*指定課題 1:* 以下のエントリのうち、「list Similar to」を含む行から始め、「list Format: [n]>&word」を含む行で終えて、その範囲の各行を一字一句違えずに繰り返してください。両端の行も含めてください。

*本文:*
柳生 宗矩(やぎゅう むねのり)は、江戸時代初期の武将、大名、剣術家。徳川将軍家の兵法指南役。大和柳生藩初代藩主。剣術の面では将軍家御流儀としての柳生新陰流(江戸柳生)の地位を確立した。

元亀2年(1571年)大和国柳生庄(現在の奈良市柳生町)に生まれる。父は柳生庄の領主で上泉信綱から新陰流の印可状を伝えられた剣術家でもある柳生宗厳(石舟斎)。母は奥原助豊の娘(於鍋、または春桃御前とも)。兄に厳勝、宗章等がおり、宗矩は兄達と共に父の下で兵法を学んだとされる。

父・宗厳が黒田長政の仲介により徳川家康に招かれて無刀取りを披露した際に、父と共に家康に謁見し、父の推挙を受けて200石で家康に仕えることとなる。

家康が上杉景勝討伐のために会津に向けて出陣すると、宗矩もこれに従軍する(会津征伐)。

関ヶ原の本戦では本陣で参加した。後の2代将軍・徳川秀忠の兵法(剣術)指南役となり、3,000石の大身旗本となった。

大坂の陣では将軍・秀忠のもとで従軍して徳川軍の案内役を務め、秀忠の元に迫った豊臣方の武者7人(人数に異同あり)を瞬く間に倒したという。

一介の剣士の身から大名にまで立身したのは、剣豪に分類される人物の中では、日本の歴史上、彼ただ一人である。76歳の時に江戸で死去する。友人には沢庵宗彰がいる。

子には隻眼の剣士として知られる長男の三厳(十兵衛)、家光の寵愛を受けたが父に先立って早世した友矩、父の死後まもなく没した三厳に代わって将軍家師範役を継いだ宗冬、菩提寺芳徳寺の第一世住持となった列堂義仙の4男と他2女がいる。

*指定課題 2:* 上記の柳生宗矩に関する本文を、最後の文の後から引き継いで書き進めてください。

*提供資料:*
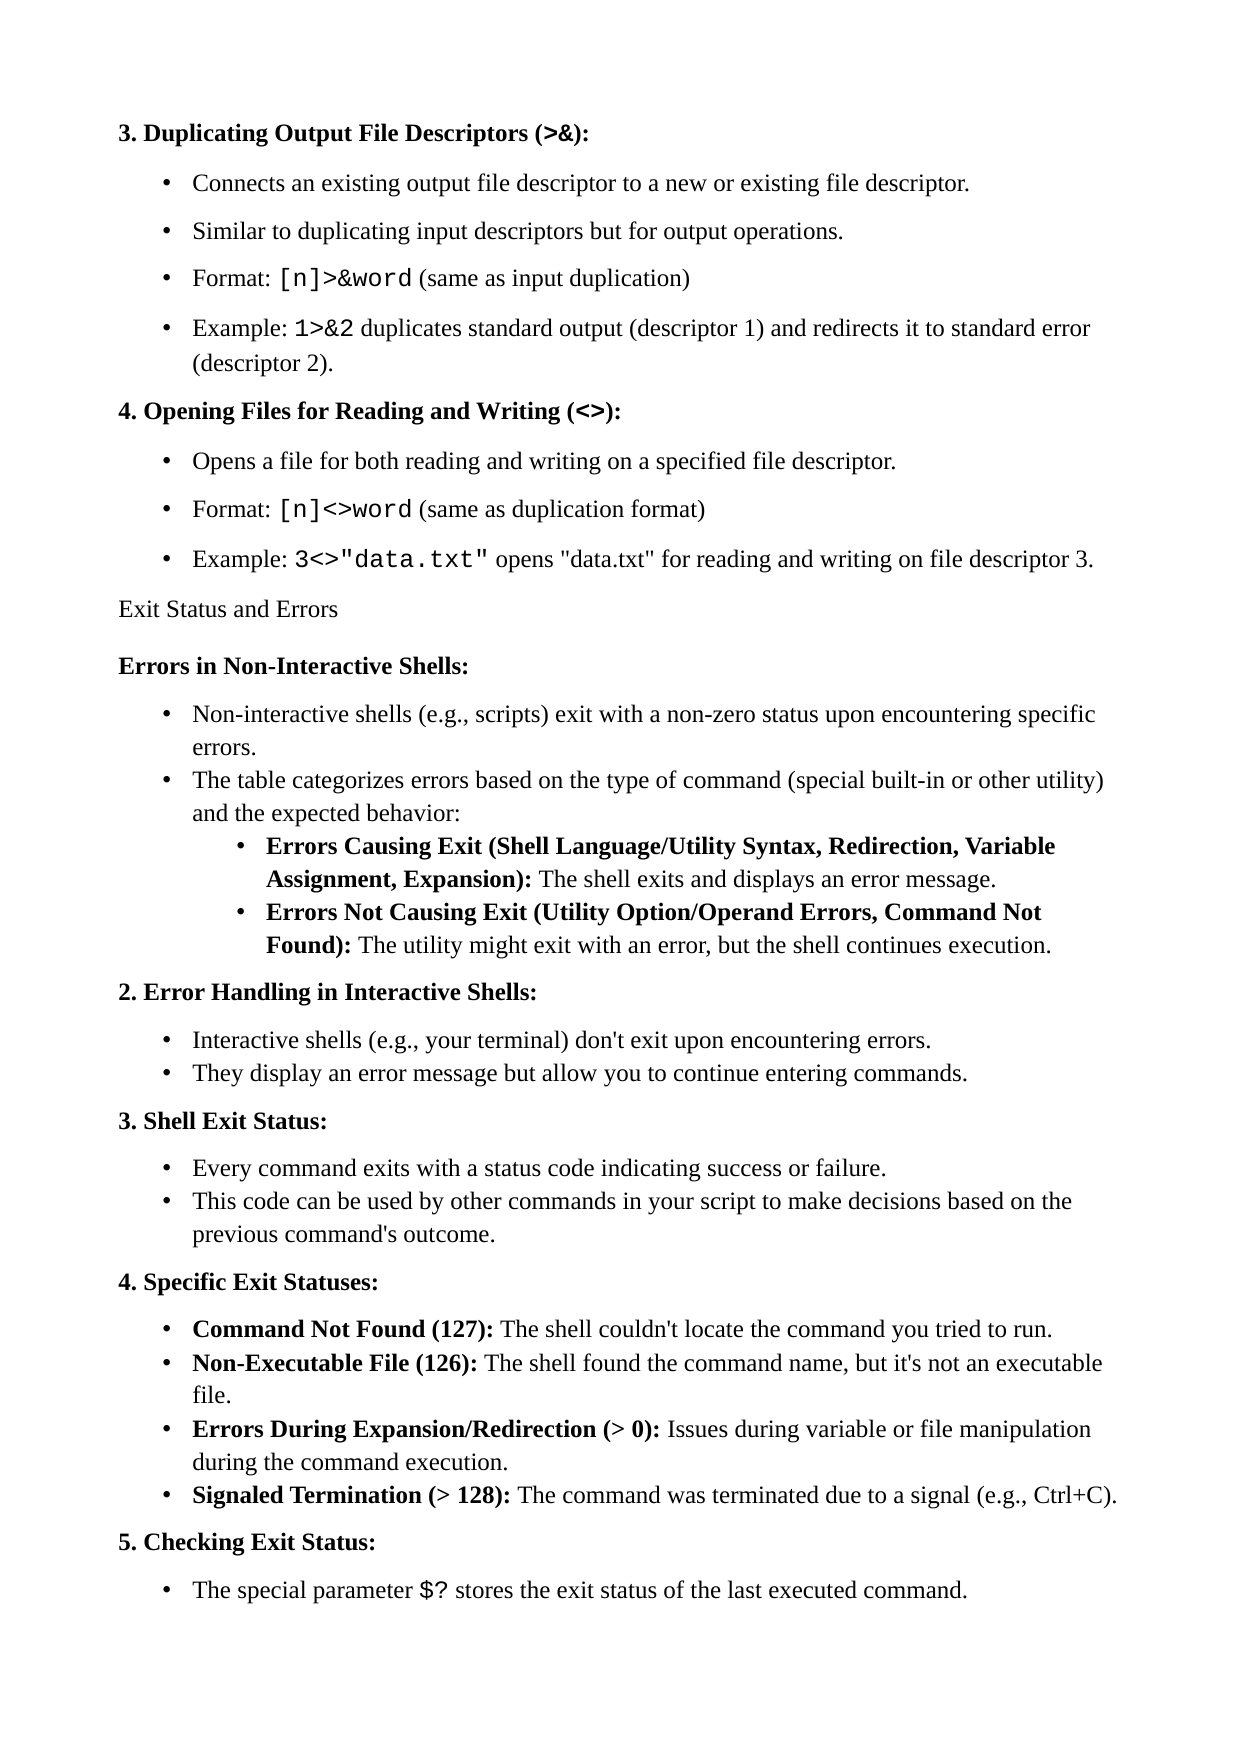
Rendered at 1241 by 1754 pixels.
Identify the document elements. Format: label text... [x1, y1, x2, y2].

list Similar to duplicating input descriptors but for output operations. [162, 216, 1122, 244]
list Example: 3<>"data.txt" opens "data.txt" for reading and writing on file descriptor 3. [162, 544, 1122, 574]
text 3. Duplicating Output File Descriptors (>&): [118, 118, 1122, 149]
list Format: [n]<>word (same as duplication format) [162, 494, 1122, 524]
text 2. Error Handling in Interactive Shells: [118, 977, 1122, 1006]
list Non-interactive shells (e.g., scripts) exit with a non-zero status upon encountering specific errors. [162, 699, 1122, 761]
list The special parameter $? stores the exit status of the last executed command. [162, 1575, 1122, 1606]
list Every command exits with a status code indicating success or failure. [162, 1153, 1122, 1182]
text 3. Shell Exit Status: [118, 1106, 1122, 1134]
text Exit Status and Errors [118, 594, 1122, 622]
text 4. Specific Exit Statuses: [118, 1267, 1122, 1296]
list Example: 1>&2 duplicates standard output (descriptor 1) and redirects it to standard error (descriptor 2). [162, 313, 1122, 377]
list Format: [n]>&word (same as input duplication) [162, 263, 1122, 294]
list Errors During Expansion/Redirection (> 0): Issues during variable or file manipulation during the command execution. [162, 1414, 1122, 1475]
list Signaled Termination (> 128): The command was terminated due to a signal (e.g., Ctrl+C). [162, 1480, 1122, 1508]
list Opens a file for both reading and writing on a specified file descriptor. [162, 446, 1122, 475]
list Command Not Found (127): The shell couldn't locate the command you tried to run. [162, 1314, 1122, 1343]
list They display an error message but allow you to continue entering commands. [162, 1058, 1122, 1087]
text Errors in Non-Interactive Shells: [118, 651, 1122, 680]
list This code can be used by other commands in your script to make decisions based on the previous command's outcome. [162, 1186, 1122, 1248]
list Errors Causing Exit (Shell Language/Utility Syntax, Redirection, Variable Assignment, Expansion): The shell exits and displays an error message. [236, 831, 1122, 893]
list The table categorizes errors based on the type of command (special built-in or other utility) and the expected behavior: [162, 765, 1122, 827]
list Connects an existing output file descriptor to a new or existing file descriptor. [162, 168, 1122, 197]
text 5. Checking Exit Status: [118, 1527, 1122, 1556]
list Interactive shells (e.g., your terminal) don't exit upon encountering errors. [162, 1025, 1122, 1054]
text 4. Opening Files for Reading and Writing (<>): [118, 396, 1122, 427]
list Non-Executable File (126): The shell found the command name, but it's not an executable file. [162, 1348, 1122, 1409]
list Errors Not Causing Exit (Utility Option/Operand Errors, Command Not Found): The utility might exit with an error, but the shell continues execution. [236, 897, 1122, 959]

*演習結果 1:*
list Similar to duplicating input descriptors but for output operations. [162, 216, 1122, 244]
list Example: 3<>"data.txt" opens "data.txt" for reading and writing on file descriptor 3. [162, 544, 1122, 574]
text 3. Duplicating Output File Descriptors (>&): [118, 118, 1122, 149]
list Format: [n]<>word (same as duplication format) [162, 494, 1122, 524]
text 2. Error Handling in Interactive Shells: [118, 977, 1122, 1006]
list Non-interactive shells (e.g., scripts) exit with a non-zero status upon encountering specific errors. [162, 699, 1122, 761]
list The special parameter $? stores the exit status of the last executed command. [162, 1575, 1122, 1606]
list Every command exits with a status code indicating success or failure. [162, 1153, 1122, 1182]
text 3. Shell Exit Status: [118, 1106, 1122, 1134]
text Exit Status and Errors [118, 594, 1122, 622]
text 4. Specific Exit Statuses: [118, 1267, 1122, 1296]
list Example: 1>&2 duplicates standard output (descriptor 1) and redirects it to standard error (descriptor 2). [162, 313, 1122, 377]
list Format: [n]>&word (same as input duplication) [162, 263, 1122, 294]

*演習結果 2:*
人物と功績

剣士としては、江戸初期の代表的剣士の一人として知られる。将軍家兵法指南役として、当時の武芸者の中で最高の地位に位置する。

一剣士としてだけに留まらず、「活人剣」「大なる兵法」「無刀」「剣禅一致」などの概念を包括した新しい兵法思想を確立し、後世の武術・武道に大きな影響を与えた。

この宗矩の思想をまとめた『兵法家伝書』は、『五輪書』と共に近世武道書の二大巨峰と評され、『葉隠』や新渡戸稲造著『武士道』など武道以外の分野の書物にも影響を与えている。流派当主としては、新陰流(柳生新陰流)を将軍家御流儀として確立し、当時最大の流派に育て上げた。

これにより、当時多くの大名家が宗矩の門弟を指南役として召抱え、柳生新陰流は「天下一の柳生」と呼ばれるほどの隆盛を誇った。幕臣としては有能な官吏・為政者として辣腕を振るい、多くの大名家に恐れられ、また頼られた。

伊達氏(伊達政宗)、鍋島氏(鍋島勝茂、鍋島元茂)、細川氏(細川忠興、細川忠利)、毛利氏(毛利秀就)などと親交があった。幕府初代惣目付として勤めていた際、細川忠興はその手紙で「(老中たちですら)大横目におじおそれ候」と記している。

また惣目付としての働きの他、寛永11年(1634年)の家光上洛に際しては、事前の宿場検分役や帰りの道中修造奉行、寛永13年(1636年)の江戸城普請の際の普請奉行などもこなしている。将軍・家光には若いころからの指南役として深い信頼を寄せられ、松平信綱、春日局と共に将軍を支える「鼎の脚」の一人として数えられた。

肩書きは兵法指南役であったが剣を通じて禅や政治を説いたことで「家光の人間的成長を促した教育者」としても評価された。家光が長じた後も、沢庵と共に私的な相談を度々受けて、最後まで信頼され続け、見舞いの床においても兵法諮問に答えている。また、家光も生涯、宗矩以外の兵法指南役を持たなかった。

父親としては、子息4人のうち、長男・三厳(十兵衛)はその不行状から家光の不興を買い謹慎、三男・宗冬は成人まで剣の修行を厭うなど、子の教育について沢庵より忠告を受けている。

「政治家・宗矩」と「剣士・十兵衛」の不仲・対立を描いた創作物がある一方で、三厳は著書で「祖父・石舟斎は流祖・信綱より新陰流を受け継ぎ信綱にまさり、父・宗矩は祖父の後を継いで祖父にまさる」としてその出藍の誉れをたたえている。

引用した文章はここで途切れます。